Optimizing AI Expenditures with llm-spend: A Python Profiler for LLM Costs
These articles are AI-generated summaries. Please check the original sources for full details.
I Built a Profiler for My LLM Bill (and It Saved Me $30/month)
Developer Lakshmi Sravya Vedantham created llm-spend, a Python-based profiling tool designed to provide visibility into hidden AI API expenses. The tool revealed that a single summarization feature accounted for nearly 88% of a $47 OpenAI bill.
Why This Matters
Unlike traditional system resources like CPU or memory which utilize tools like htop or psutil, LLM costs remain invisible until the monthly invoice arrives. This lack of observability leads to a technical blind spot where inefficient prompts or high output token counts result in significant financial overhead without clear attribution to specific code functions.
Key Insights
- Output tokens are the primary cost driver, often priced 3-5x higher than input tokens across models like GPT-4o ($2.50 vs $10.00 per 1M) and Claude Sonnet ($3.00 vs $15.00 per 1M).
- Major LLM SDKs from OpenAI, Anthropic, and Google Gemini provide standardized usage fields in response objects, enabling cost tracking via simple attribute inspection.
- The Python inspect.stack function allows the profiler to programmatically attribute costs to the exact source file and function name that triggered the request.
- Local SQLite databases offer a zero-config, persistent storage solution for developer tools without the overhead of remote infrastructure.
- Summarization tasks are disproportionately expensive compared to classification due to higher output token volume.
- llm-spend provides terminal-based reporting to breakdown costs by file, model, or function label.
Working Examples
A decorator-based approach to automatically log token usage and costs to a local SQLite database.
from llm_spend import track\n@track(model="gpt-4o", label="summarize")\ndef summarize_article(text: str):\n response = openai_client.chat.completions.create(\n model="gpt-4o",\n messages=[{"role": "user", "content": text}],\n )\n return response
A context manager for manual token tracking, useful for streaming responses or custom SDKs.
from llm_spend import spending\nwith spending("claude-sonnet-4", label="classify") as s:\n response = client.messages.create(...)\n s.input_tokens = response.usage.input_tokens\n s.output_tokens = response.usage.output_tokens
Practical Applications
- Use case: High-granularity cost attribution for Python-based AI agents.
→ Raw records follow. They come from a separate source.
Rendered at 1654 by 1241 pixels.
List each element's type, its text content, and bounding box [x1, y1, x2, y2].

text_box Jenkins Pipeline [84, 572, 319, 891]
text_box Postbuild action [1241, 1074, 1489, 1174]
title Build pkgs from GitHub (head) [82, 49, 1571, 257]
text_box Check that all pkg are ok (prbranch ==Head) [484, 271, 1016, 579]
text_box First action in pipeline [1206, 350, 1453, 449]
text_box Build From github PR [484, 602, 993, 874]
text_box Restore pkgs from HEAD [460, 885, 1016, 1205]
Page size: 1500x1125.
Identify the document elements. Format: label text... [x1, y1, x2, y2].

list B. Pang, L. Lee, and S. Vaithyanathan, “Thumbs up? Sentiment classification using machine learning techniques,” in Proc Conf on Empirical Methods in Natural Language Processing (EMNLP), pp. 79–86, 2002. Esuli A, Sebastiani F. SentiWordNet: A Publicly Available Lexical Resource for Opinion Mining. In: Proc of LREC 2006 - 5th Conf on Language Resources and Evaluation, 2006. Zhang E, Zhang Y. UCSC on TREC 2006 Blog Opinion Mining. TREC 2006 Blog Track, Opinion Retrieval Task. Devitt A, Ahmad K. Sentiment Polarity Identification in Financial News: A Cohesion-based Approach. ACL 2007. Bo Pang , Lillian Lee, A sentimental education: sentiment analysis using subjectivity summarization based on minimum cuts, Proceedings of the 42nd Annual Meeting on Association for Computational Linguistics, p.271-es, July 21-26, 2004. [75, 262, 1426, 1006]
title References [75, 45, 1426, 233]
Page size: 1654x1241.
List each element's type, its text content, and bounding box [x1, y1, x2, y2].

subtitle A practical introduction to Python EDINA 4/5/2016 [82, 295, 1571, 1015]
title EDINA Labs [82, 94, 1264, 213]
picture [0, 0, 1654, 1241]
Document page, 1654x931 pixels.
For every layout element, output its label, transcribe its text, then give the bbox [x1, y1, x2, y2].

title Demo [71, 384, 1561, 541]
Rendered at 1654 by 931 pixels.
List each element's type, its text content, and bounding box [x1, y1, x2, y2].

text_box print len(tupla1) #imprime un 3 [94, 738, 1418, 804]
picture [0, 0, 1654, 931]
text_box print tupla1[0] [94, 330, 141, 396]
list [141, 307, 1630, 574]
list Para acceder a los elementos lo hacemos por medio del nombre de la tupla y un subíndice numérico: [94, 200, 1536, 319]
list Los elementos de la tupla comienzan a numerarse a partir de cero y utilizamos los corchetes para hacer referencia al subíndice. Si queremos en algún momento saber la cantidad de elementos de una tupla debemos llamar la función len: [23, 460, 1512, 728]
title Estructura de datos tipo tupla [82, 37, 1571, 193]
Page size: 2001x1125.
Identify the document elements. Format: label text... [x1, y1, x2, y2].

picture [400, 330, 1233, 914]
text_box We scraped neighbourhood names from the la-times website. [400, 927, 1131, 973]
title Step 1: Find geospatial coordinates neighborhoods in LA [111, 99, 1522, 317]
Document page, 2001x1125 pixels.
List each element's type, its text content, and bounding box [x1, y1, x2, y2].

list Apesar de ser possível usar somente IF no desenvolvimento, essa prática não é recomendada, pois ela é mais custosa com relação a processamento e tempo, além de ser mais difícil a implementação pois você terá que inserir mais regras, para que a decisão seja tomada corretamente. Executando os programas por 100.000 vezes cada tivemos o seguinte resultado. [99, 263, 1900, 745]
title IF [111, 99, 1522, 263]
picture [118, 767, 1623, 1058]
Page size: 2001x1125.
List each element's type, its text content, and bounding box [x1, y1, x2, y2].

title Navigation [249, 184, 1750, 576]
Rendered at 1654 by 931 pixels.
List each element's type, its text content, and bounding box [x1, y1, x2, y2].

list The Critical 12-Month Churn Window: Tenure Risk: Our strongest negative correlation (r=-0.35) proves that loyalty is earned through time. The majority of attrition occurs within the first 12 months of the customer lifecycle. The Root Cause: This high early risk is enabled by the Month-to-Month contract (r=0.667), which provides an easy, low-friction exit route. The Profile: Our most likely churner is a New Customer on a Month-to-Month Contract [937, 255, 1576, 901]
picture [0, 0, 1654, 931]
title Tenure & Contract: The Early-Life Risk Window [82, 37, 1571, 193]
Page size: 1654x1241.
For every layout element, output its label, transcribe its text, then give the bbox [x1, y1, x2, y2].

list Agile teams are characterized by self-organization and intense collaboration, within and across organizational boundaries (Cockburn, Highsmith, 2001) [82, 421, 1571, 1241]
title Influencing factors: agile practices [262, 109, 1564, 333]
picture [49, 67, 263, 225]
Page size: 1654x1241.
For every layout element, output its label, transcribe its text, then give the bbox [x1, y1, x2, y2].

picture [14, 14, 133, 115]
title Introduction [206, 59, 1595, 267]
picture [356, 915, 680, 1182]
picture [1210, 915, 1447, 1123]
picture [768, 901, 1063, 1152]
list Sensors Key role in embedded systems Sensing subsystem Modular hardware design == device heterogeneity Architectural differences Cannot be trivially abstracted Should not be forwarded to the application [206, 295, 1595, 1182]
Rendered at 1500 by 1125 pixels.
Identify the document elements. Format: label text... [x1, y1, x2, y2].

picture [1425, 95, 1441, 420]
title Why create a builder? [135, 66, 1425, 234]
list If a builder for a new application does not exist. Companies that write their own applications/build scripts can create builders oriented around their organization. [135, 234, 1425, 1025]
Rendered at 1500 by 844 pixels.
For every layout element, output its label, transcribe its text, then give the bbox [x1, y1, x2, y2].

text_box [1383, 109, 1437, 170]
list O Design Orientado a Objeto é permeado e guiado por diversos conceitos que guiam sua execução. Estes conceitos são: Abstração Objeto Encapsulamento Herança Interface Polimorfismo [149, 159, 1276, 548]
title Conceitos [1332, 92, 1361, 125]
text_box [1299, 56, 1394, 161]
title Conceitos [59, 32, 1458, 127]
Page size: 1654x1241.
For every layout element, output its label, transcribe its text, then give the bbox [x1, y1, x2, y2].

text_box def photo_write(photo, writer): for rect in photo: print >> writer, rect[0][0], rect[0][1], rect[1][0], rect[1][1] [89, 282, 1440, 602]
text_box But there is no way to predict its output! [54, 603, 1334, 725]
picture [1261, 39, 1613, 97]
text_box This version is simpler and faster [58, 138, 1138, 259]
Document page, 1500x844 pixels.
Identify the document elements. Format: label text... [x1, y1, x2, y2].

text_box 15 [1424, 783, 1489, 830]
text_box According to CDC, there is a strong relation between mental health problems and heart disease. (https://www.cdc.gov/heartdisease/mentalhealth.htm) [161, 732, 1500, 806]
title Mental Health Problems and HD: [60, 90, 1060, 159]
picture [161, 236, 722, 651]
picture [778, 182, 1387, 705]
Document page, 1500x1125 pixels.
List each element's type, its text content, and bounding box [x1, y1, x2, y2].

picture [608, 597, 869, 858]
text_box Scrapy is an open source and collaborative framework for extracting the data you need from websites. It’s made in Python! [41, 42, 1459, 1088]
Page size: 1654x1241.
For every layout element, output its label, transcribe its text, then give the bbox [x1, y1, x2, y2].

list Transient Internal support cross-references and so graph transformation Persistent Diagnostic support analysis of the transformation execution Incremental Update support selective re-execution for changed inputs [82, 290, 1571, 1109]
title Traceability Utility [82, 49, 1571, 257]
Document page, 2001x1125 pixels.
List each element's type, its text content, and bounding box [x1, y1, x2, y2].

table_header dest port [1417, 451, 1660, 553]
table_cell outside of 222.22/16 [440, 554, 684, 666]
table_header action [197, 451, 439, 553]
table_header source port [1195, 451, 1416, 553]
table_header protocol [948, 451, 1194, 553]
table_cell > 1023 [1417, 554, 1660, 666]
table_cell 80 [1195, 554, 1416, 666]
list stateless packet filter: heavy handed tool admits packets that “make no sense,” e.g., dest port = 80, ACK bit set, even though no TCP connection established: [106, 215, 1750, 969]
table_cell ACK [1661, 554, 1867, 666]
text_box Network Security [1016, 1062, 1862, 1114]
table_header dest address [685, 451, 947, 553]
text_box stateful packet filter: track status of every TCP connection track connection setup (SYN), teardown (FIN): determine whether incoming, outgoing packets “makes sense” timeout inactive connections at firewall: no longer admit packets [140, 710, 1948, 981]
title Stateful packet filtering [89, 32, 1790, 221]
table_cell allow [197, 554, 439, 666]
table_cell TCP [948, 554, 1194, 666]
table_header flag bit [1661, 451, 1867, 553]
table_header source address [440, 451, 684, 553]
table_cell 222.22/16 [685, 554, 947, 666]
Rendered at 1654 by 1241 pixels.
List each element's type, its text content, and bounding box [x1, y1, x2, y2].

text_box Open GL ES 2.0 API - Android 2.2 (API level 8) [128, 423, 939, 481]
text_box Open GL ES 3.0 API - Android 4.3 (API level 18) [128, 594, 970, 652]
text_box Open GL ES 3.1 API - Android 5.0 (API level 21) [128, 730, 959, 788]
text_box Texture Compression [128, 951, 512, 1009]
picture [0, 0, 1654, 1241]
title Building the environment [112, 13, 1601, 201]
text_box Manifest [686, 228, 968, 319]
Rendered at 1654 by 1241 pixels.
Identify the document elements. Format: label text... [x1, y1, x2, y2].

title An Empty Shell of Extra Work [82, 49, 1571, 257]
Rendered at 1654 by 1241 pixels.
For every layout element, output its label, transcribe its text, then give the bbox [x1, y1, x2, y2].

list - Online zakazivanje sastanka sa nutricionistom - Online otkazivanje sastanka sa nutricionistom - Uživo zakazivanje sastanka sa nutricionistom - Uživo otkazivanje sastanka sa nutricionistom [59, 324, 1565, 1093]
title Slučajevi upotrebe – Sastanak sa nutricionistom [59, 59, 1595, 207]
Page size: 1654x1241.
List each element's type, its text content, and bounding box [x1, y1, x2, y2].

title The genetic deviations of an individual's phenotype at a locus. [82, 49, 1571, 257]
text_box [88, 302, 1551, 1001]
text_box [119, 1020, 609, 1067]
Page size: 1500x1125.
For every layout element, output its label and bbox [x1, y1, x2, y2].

Pitfall: Relying on provider dashboards results in a lack of feature-level spend visibility.
- Use case: Benchmarking model efficiency by comparing costs across Gemini, GPT, and Claude models. Pitfall: Ignoring output-to-input price ratios leads to unexpected budget exhaustion in text-generation tasks.
References:
- https://dev.to/lakshmisravyavedantham/i-built-a-profiler-for-my-llm-bill-and-it-saved-me-30month-4mob
- github.com/LakshmiSravyaVedantham/llm-spend
Continue reading
Next article
Why AI Detection Tools Fail: Vibe-Check Scores 0/100 on AI-Generated Codebase
Related Content
Optimizing Coding Agent Performance: Reducing Context Bloat by 22–45%
John Miller achieved a 22–45% reduction in coding agent context usage by eliminating context bloat, improving AI development efficiency.
Building Autonomous AI Agents with the GitHub Copilot Agentic Coding SDK
Integrate the GitHub Copilot SDK into Python apps to build agents capable of autonomous tool execution, file access, and multi-turn memory.
CommitAI: Building a Local Offline Git Assistant with Gemma 4 and Ollama
CommitAI automates Git workflows offline using Gemma 4 on hardware as limited as an 8GB RAM MacBook Air M2.